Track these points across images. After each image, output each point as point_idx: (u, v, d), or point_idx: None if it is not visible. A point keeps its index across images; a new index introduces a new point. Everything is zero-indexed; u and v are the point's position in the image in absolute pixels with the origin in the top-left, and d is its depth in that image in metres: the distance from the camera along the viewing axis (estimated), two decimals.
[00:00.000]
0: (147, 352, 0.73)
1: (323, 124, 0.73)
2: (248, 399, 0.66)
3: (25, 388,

--

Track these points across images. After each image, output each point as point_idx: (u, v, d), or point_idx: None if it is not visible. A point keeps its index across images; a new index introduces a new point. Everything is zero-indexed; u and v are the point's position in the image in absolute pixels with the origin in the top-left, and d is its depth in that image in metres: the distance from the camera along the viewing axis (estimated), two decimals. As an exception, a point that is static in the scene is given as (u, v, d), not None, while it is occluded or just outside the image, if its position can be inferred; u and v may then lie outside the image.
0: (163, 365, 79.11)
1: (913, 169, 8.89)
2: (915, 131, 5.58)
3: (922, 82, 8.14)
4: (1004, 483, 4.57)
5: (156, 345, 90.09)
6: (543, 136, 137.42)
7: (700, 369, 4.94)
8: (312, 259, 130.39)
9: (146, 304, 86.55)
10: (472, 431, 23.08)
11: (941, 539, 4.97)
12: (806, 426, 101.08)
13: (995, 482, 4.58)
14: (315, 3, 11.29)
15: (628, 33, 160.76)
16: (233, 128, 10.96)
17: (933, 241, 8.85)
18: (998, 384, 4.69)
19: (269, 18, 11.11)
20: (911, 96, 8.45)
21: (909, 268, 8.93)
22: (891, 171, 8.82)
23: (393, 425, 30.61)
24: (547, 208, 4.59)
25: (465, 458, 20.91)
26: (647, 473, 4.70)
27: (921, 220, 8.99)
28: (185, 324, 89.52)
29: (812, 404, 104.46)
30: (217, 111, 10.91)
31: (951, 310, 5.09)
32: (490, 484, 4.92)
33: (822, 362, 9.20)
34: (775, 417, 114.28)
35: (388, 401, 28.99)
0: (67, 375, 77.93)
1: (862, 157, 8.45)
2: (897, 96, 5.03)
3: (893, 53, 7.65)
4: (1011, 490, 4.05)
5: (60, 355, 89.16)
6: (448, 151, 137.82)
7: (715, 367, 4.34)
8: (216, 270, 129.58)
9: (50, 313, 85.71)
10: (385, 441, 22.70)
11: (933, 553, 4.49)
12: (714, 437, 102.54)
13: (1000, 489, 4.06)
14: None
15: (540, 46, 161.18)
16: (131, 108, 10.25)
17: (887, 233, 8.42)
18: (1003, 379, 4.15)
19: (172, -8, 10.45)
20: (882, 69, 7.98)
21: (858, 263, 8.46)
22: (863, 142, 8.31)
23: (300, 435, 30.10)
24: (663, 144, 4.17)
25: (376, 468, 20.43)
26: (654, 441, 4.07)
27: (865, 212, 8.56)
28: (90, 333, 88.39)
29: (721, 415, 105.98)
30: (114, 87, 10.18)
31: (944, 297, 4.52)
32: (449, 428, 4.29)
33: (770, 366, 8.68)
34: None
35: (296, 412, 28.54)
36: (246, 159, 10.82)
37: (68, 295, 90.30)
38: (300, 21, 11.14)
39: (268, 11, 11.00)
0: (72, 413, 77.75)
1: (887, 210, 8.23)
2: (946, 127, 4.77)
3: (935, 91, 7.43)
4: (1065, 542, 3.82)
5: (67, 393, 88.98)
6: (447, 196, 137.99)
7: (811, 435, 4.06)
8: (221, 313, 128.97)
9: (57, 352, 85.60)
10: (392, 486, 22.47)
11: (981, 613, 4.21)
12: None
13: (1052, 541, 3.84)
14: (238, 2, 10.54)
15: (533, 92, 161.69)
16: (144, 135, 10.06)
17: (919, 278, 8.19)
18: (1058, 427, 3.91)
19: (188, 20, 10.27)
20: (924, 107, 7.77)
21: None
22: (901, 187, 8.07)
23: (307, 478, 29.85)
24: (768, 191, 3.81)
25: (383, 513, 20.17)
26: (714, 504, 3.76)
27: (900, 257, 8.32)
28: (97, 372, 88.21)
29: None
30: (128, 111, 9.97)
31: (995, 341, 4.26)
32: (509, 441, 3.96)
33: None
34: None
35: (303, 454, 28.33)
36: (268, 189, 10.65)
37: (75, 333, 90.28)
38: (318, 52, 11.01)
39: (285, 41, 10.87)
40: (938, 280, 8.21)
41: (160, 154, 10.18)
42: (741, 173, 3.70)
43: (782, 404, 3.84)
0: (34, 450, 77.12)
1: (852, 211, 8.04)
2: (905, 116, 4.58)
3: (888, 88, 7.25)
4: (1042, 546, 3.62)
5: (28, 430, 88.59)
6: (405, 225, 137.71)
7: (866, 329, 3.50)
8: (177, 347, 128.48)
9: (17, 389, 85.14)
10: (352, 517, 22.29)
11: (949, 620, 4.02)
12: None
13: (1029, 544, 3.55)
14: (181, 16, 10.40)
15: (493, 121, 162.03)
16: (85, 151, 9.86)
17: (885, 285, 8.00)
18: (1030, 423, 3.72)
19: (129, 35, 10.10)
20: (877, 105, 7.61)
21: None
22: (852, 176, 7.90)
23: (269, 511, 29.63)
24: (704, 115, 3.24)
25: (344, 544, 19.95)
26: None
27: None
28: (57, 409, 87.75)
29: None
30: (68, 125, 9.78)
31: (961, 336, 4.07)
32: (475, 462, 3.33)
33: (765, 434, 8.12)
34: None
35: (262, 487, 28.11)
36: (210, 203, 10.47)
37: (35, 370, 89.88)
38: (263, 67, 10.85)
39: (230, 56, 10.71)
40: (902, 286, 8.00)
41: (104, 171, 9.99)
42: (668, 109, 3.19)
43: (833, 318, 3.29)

* * *

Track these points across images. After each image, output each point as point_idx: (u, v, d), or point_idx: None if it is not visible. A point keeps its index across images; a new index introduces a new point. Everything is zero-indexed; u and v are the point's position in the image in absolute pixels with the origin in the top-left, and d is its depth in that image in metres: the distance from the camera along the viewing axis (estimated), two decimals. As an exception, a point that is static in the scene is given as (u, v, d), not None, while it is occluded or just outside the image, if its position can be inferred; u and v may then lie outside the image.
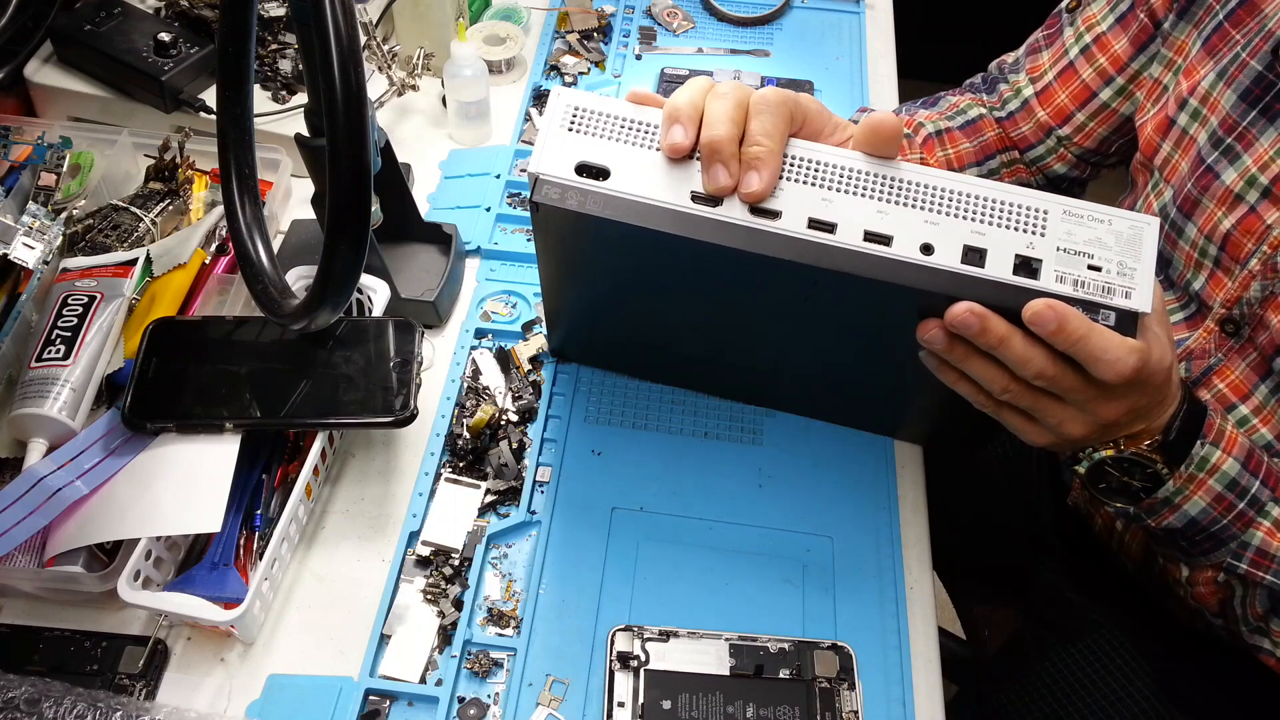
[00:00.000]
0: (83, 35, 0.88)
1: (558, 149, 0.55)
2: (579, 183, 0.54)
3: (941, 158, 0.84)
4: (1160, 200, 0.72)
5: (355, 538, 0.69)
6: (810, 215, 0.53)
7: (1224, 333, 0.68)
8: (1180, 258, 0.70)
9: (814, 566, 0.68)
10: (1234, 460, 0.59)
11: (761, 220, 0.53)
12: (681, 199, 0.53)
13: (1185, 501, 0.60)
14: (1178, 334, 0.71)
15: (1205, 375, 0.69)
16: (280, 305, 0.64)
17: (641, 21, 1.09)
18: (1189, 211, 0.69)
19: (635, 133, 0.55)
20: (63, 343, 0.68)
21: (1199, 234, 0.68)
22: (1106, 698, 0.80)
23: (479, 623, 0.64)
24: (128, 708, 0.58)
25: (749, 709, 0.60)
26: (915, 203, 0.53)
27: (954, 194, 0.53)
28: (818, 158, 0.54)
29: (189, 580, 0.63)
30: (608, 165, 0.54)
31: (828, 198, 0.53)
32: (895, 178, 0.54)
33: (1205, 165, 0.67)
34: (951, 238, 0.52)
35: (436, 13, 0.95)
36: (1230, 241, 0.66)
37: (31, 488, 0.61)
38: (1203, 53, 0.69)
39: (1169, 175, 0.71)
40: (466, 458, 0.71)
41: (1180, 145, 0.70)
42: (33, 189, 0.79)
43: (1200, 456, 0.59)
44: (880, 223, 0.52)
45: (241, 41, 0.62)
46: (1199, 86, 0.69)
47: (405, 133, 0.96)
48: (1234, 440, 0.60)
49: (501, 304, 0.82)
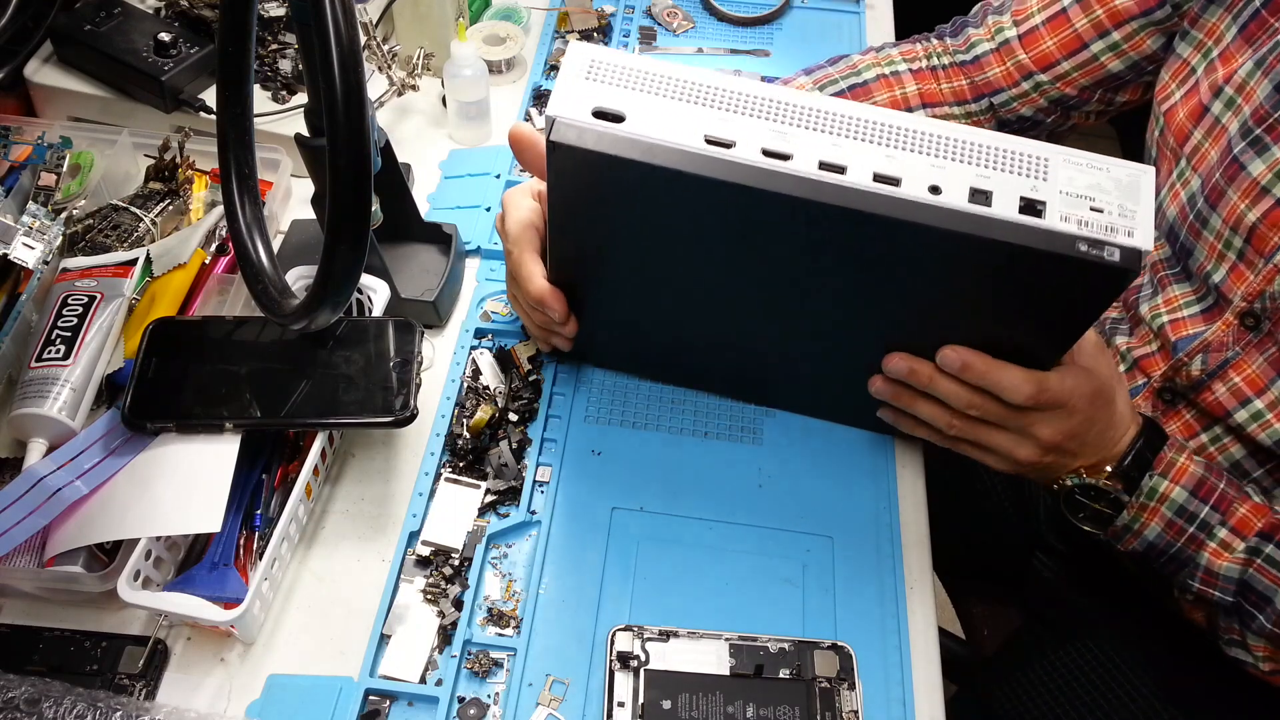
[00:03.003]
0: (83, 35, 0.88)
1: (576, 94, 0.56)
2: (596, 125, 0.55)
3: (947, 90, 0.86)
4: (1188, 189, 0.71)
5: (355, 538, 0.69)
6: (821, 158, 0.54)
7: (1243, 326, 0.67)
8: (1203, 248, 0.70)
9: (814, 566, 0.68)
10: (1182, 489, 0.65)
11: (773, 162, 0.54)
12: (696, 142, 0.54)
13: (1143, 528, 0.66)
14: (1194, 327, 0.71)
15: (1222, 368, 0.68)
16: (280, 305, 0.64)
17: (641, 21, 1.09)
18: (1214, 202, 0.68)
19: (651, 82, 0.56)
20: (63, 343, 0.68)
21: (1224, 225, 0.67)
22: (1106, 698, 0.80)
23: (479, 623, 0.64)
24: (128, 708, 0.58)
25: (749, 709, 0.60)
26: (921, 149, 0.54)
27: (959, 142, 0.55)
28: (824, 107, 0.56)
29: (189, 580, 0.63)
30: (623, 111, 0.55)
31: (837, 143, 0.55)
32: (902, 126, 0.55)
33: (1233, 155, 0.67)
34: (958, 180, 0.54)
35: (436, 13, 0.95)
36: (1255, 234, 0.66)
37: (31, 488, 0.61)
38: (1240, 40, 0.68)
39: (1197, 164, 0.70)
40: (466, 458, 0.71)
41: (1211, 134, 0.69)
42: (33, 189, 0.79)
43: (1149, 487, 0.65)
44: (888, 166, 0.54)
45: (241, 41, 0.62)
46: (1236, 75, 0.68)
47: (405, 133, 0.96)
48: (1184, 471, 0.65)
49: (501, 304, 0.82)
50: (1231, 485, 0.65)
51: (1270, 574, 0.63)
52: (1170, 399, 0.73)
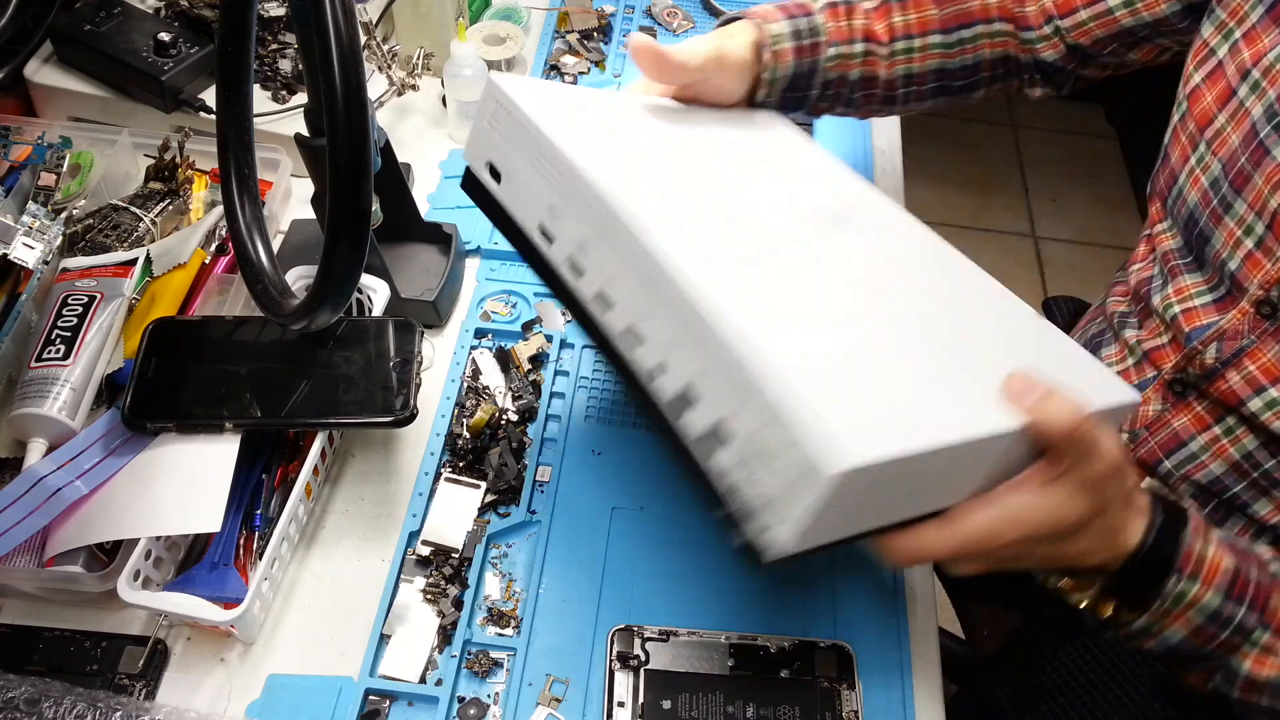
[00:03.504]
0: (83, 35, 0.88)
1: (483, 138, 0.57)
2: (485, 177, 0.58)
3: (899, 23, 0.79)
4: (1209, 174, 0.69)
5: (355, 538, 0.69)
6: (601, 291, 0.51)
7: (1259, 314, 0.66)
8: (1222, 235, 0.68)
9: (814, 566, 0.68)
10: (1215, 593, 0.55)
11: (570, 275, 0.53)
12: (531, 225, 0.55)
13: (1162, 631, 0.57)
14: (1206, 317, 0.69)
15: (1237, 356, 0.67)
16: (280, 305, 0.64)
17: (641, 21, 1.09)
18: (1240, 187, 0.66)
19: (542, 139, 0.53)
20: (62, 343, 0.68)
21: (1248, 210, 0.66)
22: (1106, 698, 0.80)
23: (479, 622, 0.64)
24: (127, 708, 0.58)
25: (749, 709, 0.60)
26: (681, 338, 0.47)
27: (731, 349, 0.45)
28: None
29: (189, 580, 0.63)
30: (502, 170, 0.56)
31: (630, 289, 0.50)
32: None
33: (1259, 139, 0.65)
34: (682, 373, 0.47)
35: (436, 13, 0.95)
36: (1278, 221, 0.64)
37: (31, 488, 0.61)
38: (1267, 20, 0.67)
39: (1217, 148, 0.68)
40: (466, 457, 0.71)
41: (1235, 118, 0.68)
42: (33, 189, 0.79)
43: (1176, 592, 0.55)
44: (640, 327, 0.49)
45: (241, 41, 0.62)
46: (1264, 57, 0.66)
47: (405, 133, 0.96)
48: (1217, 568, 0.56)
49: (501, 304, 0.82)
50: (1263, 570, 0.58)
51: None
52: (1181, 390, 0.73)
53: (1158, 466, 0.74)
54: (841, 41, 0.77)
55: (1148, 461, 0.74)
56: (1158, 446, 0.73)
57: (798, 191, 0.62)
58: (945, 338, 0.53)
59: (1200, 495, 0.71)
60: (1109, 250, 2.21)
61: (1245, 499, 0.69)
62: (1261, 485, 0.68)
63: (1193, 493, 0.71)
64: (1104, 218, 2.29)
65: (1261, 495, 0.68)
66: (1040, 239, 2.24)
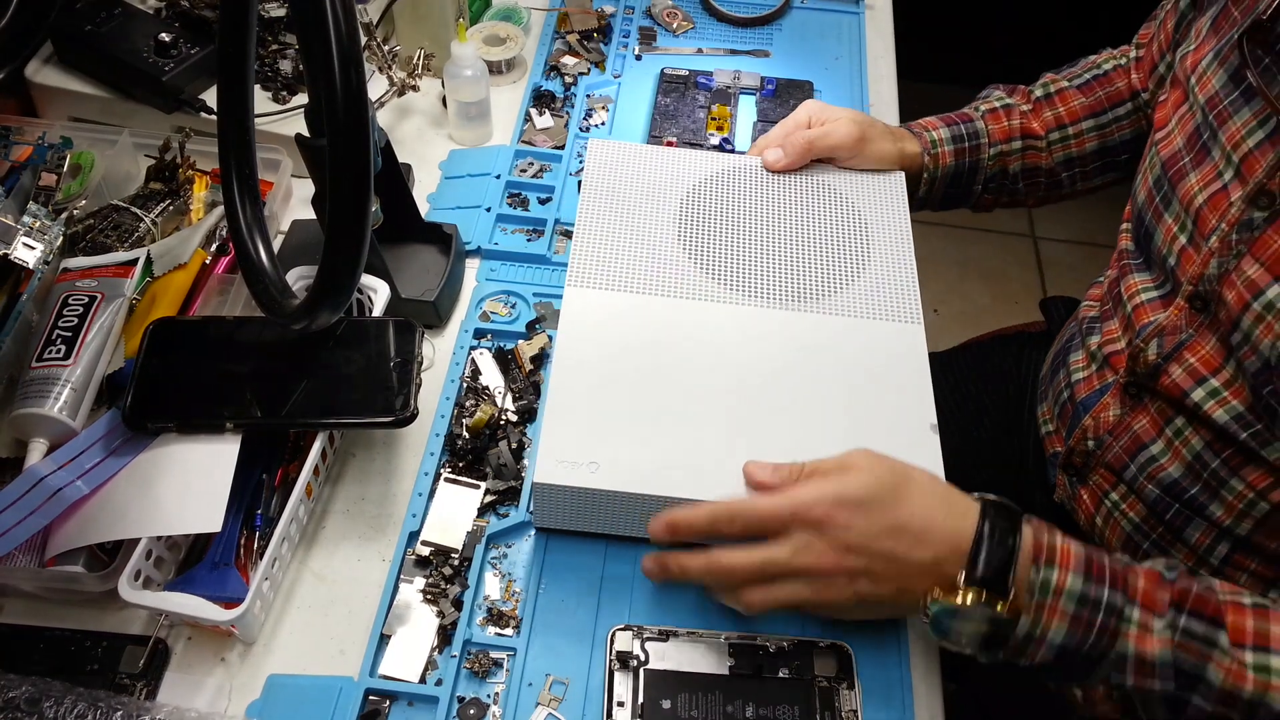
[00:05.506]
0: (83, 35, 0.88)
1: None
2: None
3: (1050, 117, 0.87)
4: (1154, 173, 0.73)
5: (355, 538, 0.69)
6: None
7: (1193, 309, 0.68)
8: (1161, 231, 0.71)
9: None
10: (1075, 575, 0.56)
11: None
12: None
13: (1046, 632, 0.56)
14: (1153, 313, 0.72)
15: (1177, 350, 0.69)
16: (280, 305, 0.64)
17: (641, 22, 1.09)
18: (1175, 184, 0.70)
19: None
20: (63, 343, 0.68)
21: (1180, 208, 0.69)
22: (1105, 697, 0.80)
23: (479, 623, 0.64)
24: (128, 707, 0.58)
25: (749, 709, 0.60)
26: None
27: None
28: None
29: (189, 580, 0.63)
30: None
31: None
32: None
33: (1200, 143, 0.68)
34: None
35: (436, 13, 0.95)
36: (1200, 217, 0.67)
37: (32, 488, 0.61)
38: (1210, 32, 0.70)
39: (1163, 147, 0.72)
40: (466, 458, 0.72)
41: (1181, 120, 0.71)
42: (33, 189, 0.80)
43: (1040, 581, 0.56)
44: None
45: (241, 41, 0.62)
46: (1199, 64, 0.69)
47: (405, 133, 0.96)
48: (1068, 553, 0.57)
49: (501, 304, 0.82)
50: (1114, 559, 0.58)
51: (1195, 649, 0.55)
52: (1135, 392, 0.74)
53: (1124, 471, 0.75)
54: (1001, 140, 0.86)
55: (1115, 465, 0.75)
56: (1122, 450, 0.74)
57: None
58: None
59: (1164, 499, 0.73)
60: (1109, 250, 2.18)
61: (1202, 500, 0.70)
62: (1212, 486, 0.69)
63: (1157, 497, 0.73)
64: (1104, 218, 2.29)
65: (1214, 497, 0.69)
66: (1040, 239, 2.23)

- WORK TO BE COMPLETED:
From the line holding "23: (393, 425, 30.61)" to the line holding "34: (775, 417, 114.28)", inclusive, restate each line above exactly as written.

- SOLUTION TO THE EXERCISE:
23: (393, 425, 30.61)
24: (547, 208, 4.59)
25: (465, 458, 20.91)
26: (647, 473, 4.70)
27: (921, 220, 8.99)
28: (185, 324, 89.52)
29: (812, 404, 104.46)
30: (217, 111, 10.91)
31: (951, 310, 5.09)
32: (490, 484, 4.92)
33: (822, 362, 9.20)
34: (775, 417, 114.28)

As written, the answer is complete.